Butter doesn't need to be *hot*, has to be melted but then you have to let it cool down. Nevertheless, I agree that Digestives work MUUUUCH better (and are nicer)!

Aren't Juri's ship biscuits (or hardtack) what we call _crackers_ in Italy? They are surely not good to make cakes!!!!


----------



## jugee

While digestives do exist here in the states, they are not very easy to come by... any idea what an American version of a digestive would be? Or am I pushing my luck?


----------



## Akire72

I read in some recipes that the digestives can be replaced by Graham crackers...


----------



## london calling

Akire72 said:


> Butter doesn't need to be *hot*, has to be melted but then you have to let it cool down. Nevertheless, I agree that Digestives work MUUUUCH better (and are nicer)! If you let the butter cool down, you can't make the biscuit base, because the butter goes hard!
> 
> Aren't Juri's ship biscuits (or hardtack) what we call _crackers_ in Italy? Gallette, quelle dei marinai (YUK!!)They are surely not good to make cakes!!!!


Jugee, if you can't get digestives, any wholemeal biscuit will do the trick, I think.

By the way, let us know the results of all our hard work!


----------



## You little ripper!

Akire72 said:


> I read in some recipes that the digestives can be replaced by Graham crackers...

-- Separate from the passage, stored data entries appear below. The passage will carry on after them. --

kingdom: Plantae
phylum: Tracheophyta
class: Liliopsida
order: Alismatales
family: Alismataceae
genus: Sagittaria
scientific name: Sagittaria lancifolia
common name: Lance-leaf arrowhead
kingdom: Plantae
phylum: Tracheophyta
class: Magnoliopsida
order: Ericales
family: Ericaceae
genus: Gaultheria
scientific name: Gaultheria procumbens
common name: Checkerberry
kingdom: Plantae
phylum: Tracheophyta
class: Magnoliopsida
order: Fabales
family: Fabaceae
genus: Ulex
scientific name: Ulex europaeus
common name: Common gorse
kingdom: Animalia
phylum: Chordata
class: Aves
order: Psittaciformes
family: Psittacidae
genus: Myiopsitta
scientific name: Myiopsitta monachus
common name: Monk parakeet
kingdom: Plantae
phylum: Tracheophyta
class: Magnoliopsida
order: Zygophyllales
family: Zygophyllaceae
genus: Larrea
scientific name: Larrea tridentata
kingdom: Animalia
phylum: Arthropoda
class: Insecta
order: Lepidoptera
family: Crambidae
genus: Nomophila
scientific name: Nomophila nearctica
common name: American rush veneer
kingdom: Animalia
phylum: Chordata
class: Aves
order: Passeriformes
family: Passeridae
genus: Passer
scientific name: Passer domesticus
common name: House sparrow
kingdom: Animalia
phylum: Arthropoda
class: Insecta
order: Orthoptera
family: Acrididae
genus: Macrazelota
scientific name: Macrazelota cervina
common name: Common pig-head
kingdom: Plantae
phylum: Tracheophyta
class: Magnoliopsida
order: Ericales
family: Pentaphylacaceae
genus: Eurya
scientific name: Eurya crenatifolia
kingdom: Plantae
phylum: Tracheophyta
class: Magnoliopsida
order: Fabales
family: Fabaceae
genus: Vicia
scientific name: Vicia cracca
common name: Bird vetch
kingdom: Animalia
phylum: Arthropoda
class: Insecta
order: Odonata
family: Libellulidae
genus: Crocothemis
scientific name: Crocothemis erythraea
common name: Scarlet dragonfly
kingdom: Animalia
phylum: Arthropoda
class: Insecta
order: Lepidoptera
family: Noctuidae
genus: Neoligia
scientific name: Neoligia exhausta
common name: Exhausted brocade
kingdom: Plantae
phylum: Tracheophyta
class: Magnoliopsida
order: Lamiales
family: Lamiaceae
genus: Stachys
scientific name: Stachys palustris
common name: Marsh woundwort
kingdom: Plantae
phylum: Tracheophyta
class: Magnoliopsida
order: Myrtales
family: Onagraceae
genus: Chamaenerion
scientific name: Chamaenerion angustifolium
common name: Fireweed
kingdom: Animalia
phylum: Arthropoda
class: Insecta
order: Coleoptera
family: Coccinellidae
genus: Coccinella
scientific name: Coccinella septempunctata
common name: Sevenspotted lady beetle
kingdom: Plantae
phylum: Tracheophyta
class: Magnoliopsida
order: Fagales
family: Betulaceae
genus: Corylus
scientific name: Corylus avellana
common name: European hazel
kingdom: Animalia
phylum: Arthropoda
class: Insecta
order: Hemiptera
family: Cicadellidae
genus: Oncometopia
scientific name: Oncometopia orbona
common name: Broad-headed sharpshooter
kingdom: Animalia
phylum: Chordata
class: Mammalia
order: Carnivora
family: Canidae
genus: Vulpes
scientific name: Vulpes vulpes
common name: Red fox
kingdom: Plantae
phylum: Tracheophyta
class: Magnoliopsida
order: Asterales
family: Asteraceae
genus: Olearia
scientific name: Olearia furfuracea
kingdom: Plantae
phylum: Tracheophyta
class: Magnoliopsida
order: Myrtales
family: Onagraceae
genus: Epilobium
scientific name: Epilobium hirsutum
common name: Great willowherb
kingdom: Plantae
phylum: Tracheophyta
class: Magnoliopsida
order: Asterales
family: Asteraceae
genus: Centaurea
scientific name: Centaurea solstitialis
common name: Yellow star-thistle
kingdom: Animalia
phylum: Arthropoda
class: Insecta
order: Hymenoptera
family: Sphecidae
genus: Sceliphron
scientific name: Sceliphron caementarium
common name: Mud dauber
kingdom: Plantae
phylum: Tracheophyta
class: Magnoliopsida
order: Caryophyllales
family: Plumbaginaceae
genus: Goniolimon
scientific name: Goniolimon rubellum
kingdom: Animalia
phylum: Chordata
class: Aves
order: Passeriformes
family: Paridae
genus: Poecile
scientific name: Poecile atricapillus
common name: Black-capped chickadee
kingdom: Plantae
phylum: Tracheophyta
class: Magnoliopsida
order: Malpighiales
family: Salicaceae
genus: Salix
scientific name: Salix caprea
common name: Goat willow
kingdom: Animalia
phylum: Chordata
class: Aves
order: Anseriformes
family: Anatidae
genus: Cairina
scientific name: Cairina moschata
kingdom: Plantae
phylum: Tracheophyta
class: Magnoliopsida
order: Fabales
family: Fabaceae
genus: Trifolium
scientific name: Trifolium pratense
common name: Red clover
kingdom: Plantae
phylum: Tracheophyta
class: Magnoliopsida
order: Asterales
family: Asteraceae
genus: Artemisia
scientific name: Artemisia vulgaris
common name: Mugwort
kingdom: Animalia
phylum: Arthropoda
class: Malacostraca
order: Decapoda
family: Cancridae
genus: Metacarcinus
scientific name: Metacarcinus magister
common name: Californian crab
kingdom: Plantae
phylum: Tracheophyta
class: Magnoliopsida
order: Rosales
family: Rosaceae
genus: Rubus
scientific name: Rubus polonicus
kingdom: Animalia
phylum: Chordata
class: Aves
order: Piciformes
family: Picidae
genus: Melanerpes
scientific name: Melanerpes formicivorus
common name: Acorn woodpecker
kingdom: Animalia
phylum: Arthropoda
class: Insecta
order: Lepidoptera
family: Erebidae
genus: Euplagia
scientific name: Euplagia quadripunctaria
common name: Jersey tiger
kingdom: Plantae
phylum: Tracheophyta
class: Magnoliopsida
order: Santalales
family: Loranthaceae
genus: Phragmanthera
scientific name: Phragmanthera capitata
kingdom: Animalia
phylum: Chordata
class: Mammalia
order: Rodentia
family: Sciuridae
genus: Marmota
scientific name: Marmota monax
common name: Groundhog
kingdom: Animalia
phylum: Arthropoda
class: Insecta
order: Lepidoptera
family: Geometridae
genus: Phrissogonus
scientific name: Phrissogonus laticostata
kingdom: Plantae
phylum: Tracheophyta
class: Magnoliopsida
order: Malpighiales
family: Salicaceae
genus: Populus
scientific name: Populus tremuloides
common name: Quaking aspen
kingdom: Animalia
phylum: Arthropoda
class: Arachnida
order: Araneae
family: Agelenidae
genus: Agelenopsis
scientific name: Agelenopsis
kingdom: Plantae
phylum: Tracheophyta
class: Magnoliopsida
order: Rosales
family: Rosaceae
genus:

That's what this website says, too.


----------



## Akire72

london calling said:


> Originally Posted by *Akire72*
> Butter doesn't need to be *hot*, has to be melted but then you have to let it cool down. Nevertheless, I agree that Digestives work MUUUUCH better (and are nicer)! If you let the butter cool down, you can't make the biscuit base, because the butter goes hard!
Click to expand...

Well I admit I never tried, as I don't like Marie all that much, I prefer Digestives. Anyhow, someone apparently has and the result was good. See this!  (for those who don't know OroSaiwa is the best known brand for Marie in Italy).


----------